Output the Listener puzzle blog post below verbatim, from its byline to its final sentence.

SELECTED EXCERPT:
○ ○ ○ ○ ○ ○ ○

Posted by shirleycurran on 27 Jan 2023

For our first Listener puzzle of the year we opened Craft’s second Listener puzzle and read that we would find seven clashes and eight extra words as well as a 7/7 name to be highlighted.

As usual, the other Numpty was slotting solutions in thick and fast as I skimmed the clues to confirm that Craft retains his place amongst the Listener Oenophiles. Of course, he does: ‘Vintage Times puzzle (4)’ gave us CRU + X, and later on in the clues, ‘Mould of essentially noble rot, it’s seen round bottom of winery (8)’. We put lots of clue elements together there to give us BOTRYTIS. Chambers tells me that’s ‘A mould which forms on over-ripe grapes and produces the characteristic richness of certain wines, eg Sauternes and Tokay. So “Cheers, Craft!”

It was the eight extra words that spelled out for us TUB EF ROMP ADDING TONTO FAR RING DON that produced the penny-drop moment and a huge smile. ‘Tube from Paddington to Farringdon’. Farringdon is a familiar place to those who gather for the three-monthly Listener get-togethers and we have watched the progress of the Elizabeth Line station there.

However, we were told that this was a ‘modern equivalent of the theme’ and we needed to go back to the origins of this section of the underground. We had the right number of clashes but they had to be entered in the thematically appropriate order’.

○ ○ ○ ○ ○ ○ ○

SOURCE EXCERPT:
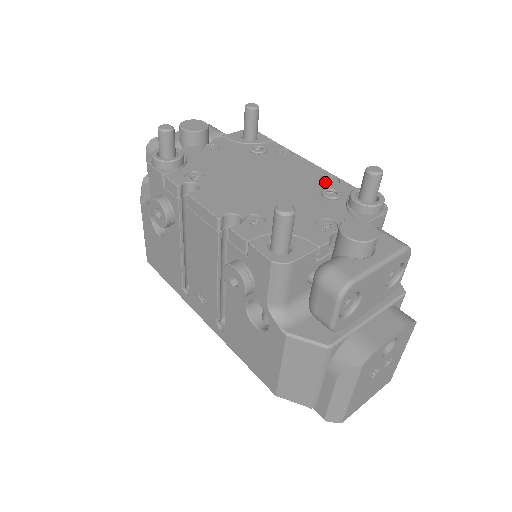
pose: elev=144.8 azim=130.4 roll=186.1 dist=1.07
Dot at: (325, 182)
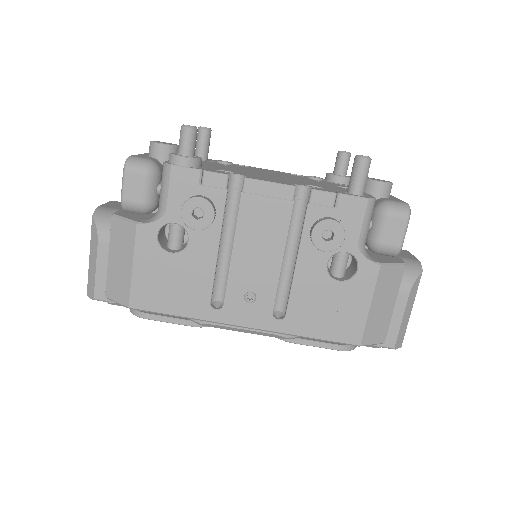
Dot at: occluded
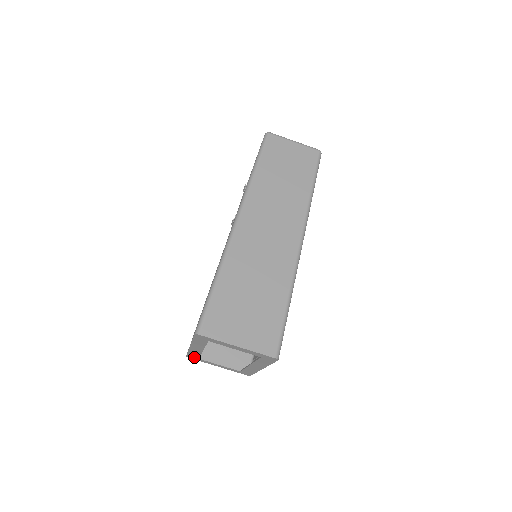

○ ○ ○ ○ ○ ○ ○

RESULT BELOW:
Posted by shirleycurran on 27 Jan 2023

For our first Listener puzzle of the year we opened Craft’s second Listener puzzle and read that we would find seven clashes and eight extra words as well as a 7/7 name to be highlighted.

As usual, the other Numpty was slotting solutions in thick and fast as I skimmed the clues to confirm that Craft retains his place amongst the Listener Oenophiles. Of course, he does: ‘Vintage Times puzzle (4)’ gave us CRU + X, and later on in the clues, ‘Mould of essentially noble rot, it’s seen round bottom of winery (8)’. We put lots of clue elements together there to give us BOTRYTIS. Chambers tells me that’s ‘A mould which forms on over-ripe grapes and produces the characteristic richness of certain wines, eg Sauternes and Tokay. So “Cheers, Craft!”

It was the eight extra words that spelled out for us TUB EF ROMP ADDING TONTO FAR RING DON that produced the penny-drop moment and a huge smile. ‘Tube from Paddington to Farringdon’. Farringdon is a familiar place to those who gather for the three-monthly Listener get-togethers and we have watched the progress of the Elizabeth Line station there.

However, we were told that this was a ‘modern equivalent of the theme’ and we needed to go back to the origins of this section of the underground. We had the right number of clashes but they had to be entered in the thematically appropriate order’.